Die neue Perspektive. Hildegards Ethikbuch hat sechs Teile. Im Gegensatz zu ihren anderen Visionswerken durchzieht eine einzige Schau das gesamte Buch. Das, was sie sieht, wird aber in jedem Teil des Werkes aus einer anderen Perspektive betrachtet. Wäre der „Liber vitae meritorum“ eine Komposition, würde man seinen Aufbau als „Thema mit Variationen“ bezeichnen. Durch den Perspektivenwechsel erscheint das eine Bild jedes Mal in einem anderen Licht. Die Sechszahl seiner Teile hat auch eine symbolische Bedeutung. Sie bezieht sich auf das Christusmonogramm. Das griechische Chi und Rho (Anfangsbuchstaben von Christos) sehen in der lateinischen Schrift wie X und P aus und bilden, ineinander verschlungen, sechs Arme. Was Hildegard damit ausdrücken will, ist: Der innere Bezugspunkt all unseren Bemühens ist Christus. Von ihm haben die positiven Kräfte ihre Energie, und in seiner Kraft können wir die negativen Einflüsse überwinden.

Die Kräfte ins Spiel bringen. Als Hildegard ihr Ethikbuch schrieb, hatte sie bereits einige Erfahrung mit der praktischen Umsetzung des Ausgleichs der inneren Kräfte. In ihrem „Ordo virtutum“ hatte sie die Tugenden, die Laster und ihr Ringen um die Seele bereits wirkmächtig inszeniert. Thema dieses musikalischen Theaterstückes ist ein exemp-larischer Lebensweg. Protagonisten sind die Seele, 15 Kräfte, die Heiligen des Alten Bundes und der Teufel, der als Diabolus, als Durcheinanderwerfer, bezeichnet wird. In dem fünfteiligen Spiel erlebt die zunächst glückliche Seele, wie schwer der gute, zu Gott führende Weg sein kann. Zermürbt öffnet sie sich für die Argumente des Durcheinanderwerfers, der sie auffordert, den engen Weg der Tugend zu verlassen und es sich auf dem breiten Weg bequem zu machen. Die guten Kräfte zeigen sich im innersten Kern des Spiels der hoffnungslosen, in sich verkrümmten Seele, und es gelingt ihnen, sie nach und nach aufzurichten.

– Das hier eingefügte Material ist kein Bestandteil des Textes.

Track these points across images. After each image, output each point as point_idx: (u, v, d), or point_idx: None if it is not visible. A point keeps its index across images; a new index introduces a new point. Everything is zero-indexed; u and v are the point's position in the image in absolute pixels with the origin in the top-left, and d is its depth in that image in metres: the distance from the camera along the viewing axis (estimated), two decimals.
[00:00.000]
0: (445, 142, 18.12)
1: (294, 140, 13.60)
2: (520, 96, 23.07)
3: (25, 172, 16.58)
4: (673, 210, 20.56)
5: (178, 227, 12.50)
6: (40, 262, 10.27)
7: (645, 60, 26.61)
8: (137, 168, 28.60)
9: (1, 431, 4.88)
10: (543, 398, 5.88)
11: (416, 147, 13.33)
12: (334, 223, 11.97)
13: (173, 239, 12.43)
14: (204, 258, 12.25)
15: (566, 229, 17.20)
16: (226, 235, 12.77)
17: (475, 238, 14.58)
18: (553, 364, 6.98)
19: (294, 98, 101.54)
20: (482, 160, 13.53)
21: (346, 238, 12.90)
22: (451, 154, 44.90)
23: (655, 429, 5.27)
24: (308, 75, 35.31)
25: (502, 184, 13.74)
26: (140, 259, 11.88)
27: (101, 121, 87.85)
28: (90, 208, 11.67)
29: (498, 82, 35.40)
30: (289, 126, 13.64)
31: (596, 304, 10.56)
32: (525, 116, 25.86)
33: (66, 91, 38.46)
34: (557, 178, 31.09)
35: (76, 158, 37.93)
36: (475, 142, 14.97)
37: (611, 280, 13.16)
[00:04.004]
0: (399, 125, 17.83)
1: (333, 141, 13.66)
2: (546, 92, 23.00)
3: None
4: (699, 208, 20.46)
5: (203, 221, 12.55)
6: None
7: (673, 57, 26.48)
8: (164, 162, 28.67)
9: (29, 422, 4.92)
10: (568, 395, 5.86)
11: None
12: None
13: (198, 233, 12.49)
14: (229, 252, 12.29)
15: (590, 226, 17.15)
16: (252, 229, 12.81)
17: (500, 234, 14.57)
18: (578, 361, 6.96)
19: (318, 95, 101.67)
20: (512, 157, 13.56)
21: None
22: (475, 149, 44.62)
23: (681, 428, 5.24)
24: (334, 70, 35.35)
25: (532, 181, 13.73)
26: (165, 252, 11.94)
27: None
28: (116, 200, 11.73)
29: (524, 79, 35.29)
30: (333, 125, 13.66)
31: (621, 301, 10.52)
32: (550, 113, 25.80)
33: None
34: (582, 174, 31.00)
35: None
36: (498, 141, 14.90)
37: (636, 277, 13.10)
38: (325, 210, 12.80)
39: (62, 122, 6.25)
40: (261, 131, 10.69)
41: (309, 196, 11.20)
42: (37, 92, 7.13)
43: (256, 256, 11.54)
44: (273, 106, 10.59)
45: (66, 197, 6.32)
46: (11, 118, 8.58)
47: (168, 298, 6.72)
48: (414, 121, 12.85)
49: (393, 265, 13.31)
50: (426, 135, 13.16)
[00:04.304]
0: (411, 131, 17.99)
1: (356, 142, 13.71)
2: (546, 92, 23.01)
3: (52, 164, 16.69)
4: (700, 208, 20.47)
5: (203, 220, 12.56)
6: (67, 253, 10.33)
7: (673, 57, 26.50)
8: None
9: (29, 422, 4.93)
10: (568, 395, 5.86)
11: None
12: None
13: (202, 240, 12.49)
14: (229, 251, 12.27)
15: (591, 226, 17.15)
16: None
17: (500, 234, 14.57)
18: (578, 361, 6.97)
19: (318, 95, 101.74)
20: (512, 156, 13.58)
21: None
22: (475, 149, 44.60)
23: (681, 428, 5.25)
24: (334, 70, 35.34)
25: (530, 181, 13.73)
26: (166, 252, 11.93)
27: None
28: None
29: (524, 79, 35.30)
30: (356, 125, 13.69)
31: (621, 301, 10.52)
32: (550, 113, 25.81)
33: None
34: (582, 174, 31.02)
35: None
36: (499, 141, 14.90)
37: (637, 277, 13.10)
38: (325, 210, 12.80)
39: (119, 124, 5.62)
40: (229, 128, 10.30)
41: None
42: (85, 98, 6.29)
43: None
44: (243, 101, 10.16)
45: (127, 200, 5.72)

Lebenshilfe im Kloster. Das Spiel der Kräfte wurde von Hildegard und ihren Schwestern im neu errichteten Kloster auf dem Rupertsberg aufgeführt. Der Konvent hatte zu dieser Zeit eine schwierige Phase hinter sich. Der Klosterneubau hatte von den Schwestern Verzicht auf zahlreiche Annehmlichkeiten verlangt. In der ersten Zeit lebten die Nonnen ohne Heizmöglichkeiten in Holzhütten und arbeiteten selbst auf dem Bau mit. Einige der adeligen Frauen konnten sich damit nicht arrangieren. Es kam zu Streitigkeiten, und viele verließen das Kloster. Die Konzentration auf die guten, die Gemeinschaft aufbauenden Kräfte und ihre wirkmächtige Inszenierung hatte für Hildegard und ihre Schwestern also durchaus einen Sitz im Leben.